Healthcare to shift away from fee-for-service in historic overhaul

Starting in 2016, 30 percent of Medicare payments will be based on how well patients are cared for, and by 2018 that number will increase to 50 percent, according to an announcement from HHS.

The change is being made to "drive the healthcare system towards greater value-based purchasing — rather than continuing to reward volume regardless of quality of care delivered," according to CMS.

Investments in alternative payment models created under the Patient Protection and Affordable Care Act, including accountable care organizations, will help achieve HHS' overhaul goals.

HHS also seeks to have 85 percent of all traditional Medicare payments tied to quality or value by 2016 through initiatives such as the Hospital Value Based Purchasing Program and the Hospital Readmissions Reduction Program, with that number increasing to 90 percent by 2018.

"This is the first time in the history of the Medicare program that HHS has set explicit goals for alternative payment models and value-based payments," according to the HHS announcement.

========================

Exercises —
a: In the article on the Medicare payment overhaul, what share of Medicare payments will be based on how well patients are cared for by 2018?
b: Name every percentage figure that appears in the article on the Medicare payment overhaul.
c: Render this sentence from the article on the Medicare payment overhaul in Spanish: "This is the first time in the history of the Medicare program that HHS has set explicit goals for alternative payment models and value-based payments," according to the HHS announcement.

(Saved entries)

========================

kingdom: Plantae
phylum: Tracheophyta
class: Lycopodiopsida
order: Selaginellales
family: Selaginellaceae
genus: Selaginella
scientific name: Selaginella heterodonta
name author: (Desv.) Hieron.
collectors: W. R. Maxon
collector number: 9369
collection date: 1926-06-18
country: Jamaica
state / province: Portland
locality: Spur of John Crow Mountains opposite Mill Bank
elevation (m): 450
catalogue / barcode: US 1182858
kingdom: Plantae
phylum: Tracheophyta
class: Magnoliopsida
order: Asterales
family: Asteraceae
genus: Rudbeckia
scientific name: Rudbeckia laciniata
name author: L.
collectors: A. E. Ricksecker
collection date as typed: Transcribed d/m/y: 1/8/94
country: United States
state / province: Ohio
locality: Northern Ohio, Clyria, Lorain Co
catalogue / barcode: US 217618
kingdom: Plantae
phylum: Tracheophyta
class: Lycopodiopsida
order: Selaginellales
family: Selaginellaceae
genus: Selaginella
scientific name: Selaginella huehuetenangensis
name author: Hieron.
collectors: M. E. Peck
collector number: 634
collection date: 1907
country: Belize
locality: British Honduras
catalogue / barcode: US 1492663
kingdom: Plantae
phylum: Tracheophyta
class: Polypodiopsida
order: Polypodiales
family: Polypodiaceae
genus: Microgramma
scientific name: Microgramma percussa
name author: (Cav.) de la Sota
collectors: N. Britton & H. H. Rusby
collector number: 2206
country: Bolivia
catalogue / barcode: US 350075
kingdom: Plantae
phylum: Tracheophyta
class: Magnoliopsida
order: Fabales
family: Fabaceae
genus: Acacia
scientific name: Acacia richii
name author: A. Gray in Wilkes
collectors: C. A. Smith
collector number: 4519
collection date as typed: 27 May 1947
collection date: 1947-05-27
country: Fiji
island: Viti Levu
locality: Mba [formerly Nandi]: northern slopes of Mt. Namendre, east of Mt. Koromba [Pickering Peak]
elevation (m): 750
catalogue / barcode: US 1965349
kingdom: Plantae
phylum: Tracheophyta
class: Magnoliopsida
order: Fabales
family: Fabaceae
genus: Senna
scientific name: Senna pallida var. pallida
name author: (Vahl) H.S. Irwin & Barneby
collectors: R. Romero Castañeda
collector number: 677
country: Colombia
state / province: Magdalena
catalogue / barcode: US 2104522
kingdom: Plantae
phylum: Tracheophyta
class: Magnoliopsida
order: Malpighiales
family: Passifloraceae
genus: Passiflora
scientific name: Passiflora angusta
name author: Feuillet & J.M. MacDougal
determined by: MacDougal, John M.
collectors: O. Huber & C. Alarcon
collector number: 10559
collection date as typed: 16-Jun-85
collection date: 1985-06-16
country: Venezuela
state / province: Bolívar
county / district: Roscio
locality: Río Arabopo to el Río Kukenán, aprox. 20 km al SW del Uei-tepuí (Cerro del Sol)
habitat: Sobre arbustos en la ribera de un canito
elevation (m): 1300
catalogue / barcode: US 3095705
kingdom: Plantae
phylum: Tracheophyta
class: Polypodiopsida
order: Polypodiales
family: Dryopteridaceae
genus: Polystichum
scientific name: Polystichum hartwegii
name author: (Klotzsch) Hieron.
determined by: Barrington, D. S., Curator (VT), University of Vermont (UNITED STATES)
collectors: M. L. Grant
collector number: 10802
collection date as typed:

========================

Completed exercise —
a: 50 percent

b: 30 percent, 50 percent, 85 percent, 90 percent

c: «Esta es la primera vez en la historia del programa Medicare que el HHS ha fijado metas explícitas para los modelos de pago alternativos y los pagos basados en el valor», según el anuncio del HHS.